Dr. Kenneth Leonard - Improving health care in developing countries
Global Good – a joint effort with Bill Gates and Intellectual Ventures – invited a team from the Bill and Melinda Gates Foundation (BMGF) to discuss potential collaboration on primary health care in developing countries. The resulting session, “The Future of Frontline Primary Health Care,” was a five-hour program attended by Bill Gates, Melinda Gates, Maurizio Vecchione, Ali Arjomand, and Nathan Myhvold, as well as other participants from the BMGF. AREC Professor Kenneth Leonard was invited to the session to present his work on understanding the behavior of patients and health care providers in the developing world.

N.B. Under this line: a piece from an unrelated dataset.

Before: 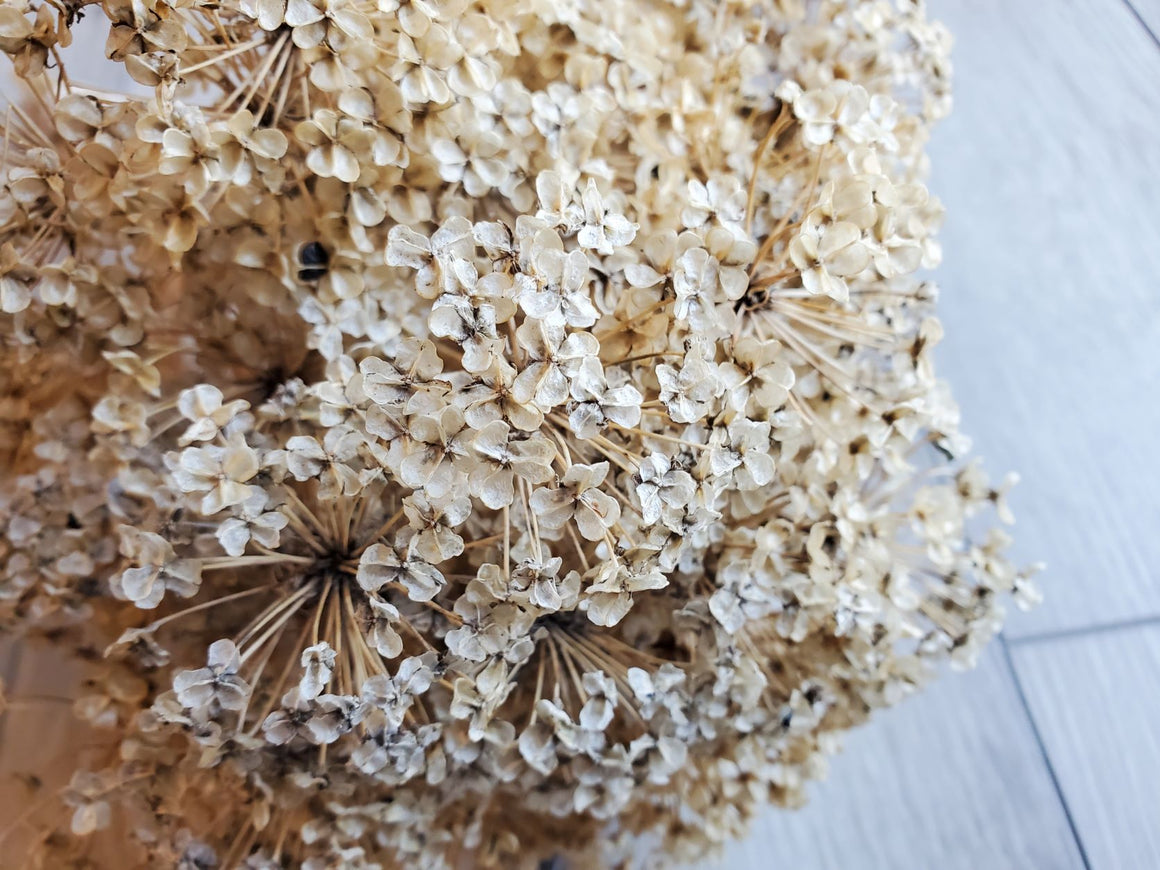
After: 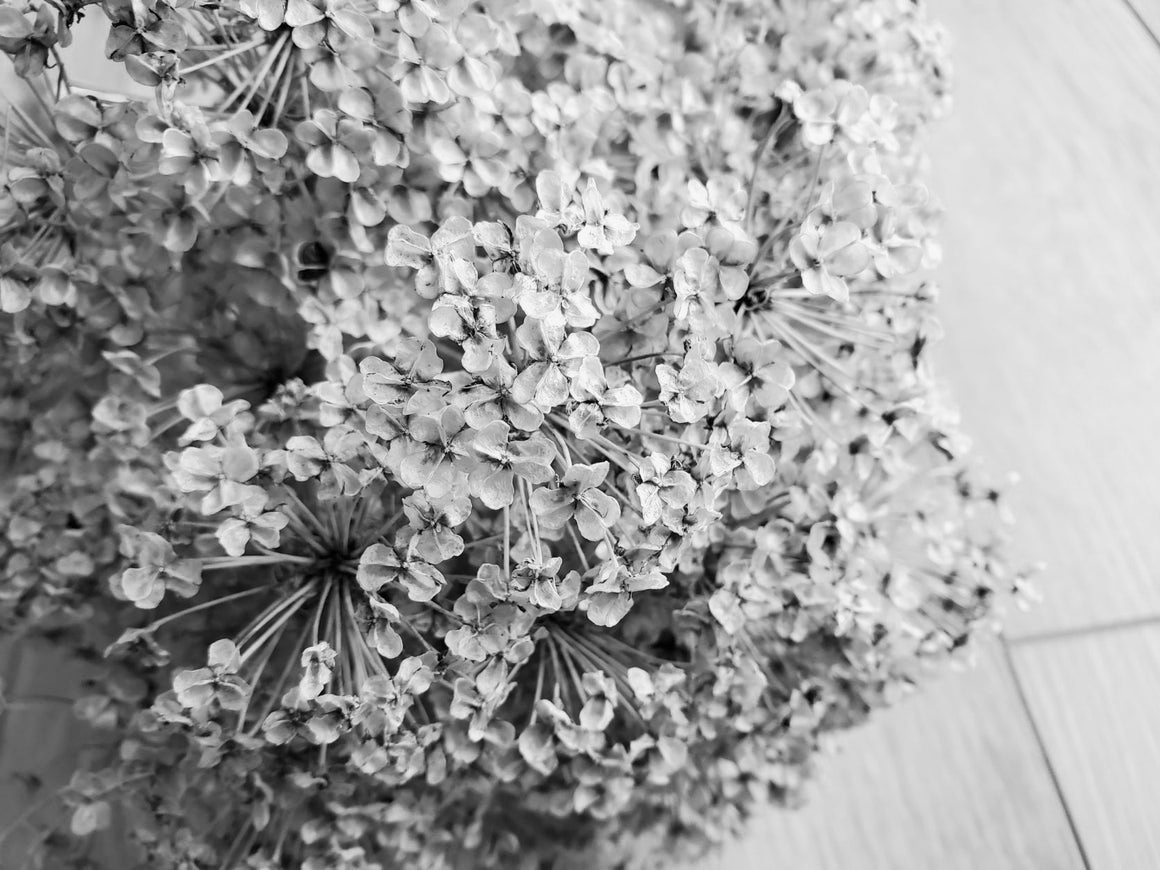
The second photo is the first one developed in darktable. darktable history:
color calibration: output gray [0.246, 0.254, 0.501, 0], gray › normalize channels true, illuminant same as pipeline (D50), adaptation XYZ, x 0.346, y 0.359, gamut compression 0
contrast brightness saturation: contrast 0.15, brightness 0.05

Referencing research he has published in two recent papers – “Active Patients' in Rural African Health Care: Implications for Research and Policy” and “Health Worker Performance” – Leonard explained to the audience how households can switch from being active searchers and consumers of high quality care when faced with illness, to passive consumers of information when it comes to preventive care. In addition, he discussed the significant evidence of a know-do gap among health care providers, a phenomenon where health workers are fully trained and equipped to provide high quality medicine but choose not to apply this knowledge in practice. The workshop then focused on how best to use technology and psychology to close these two gaps: the intention-action gap of informed households that do not use preventive care, and the knowledge-action gap of health workers who choose not to use all the skills and training available to them.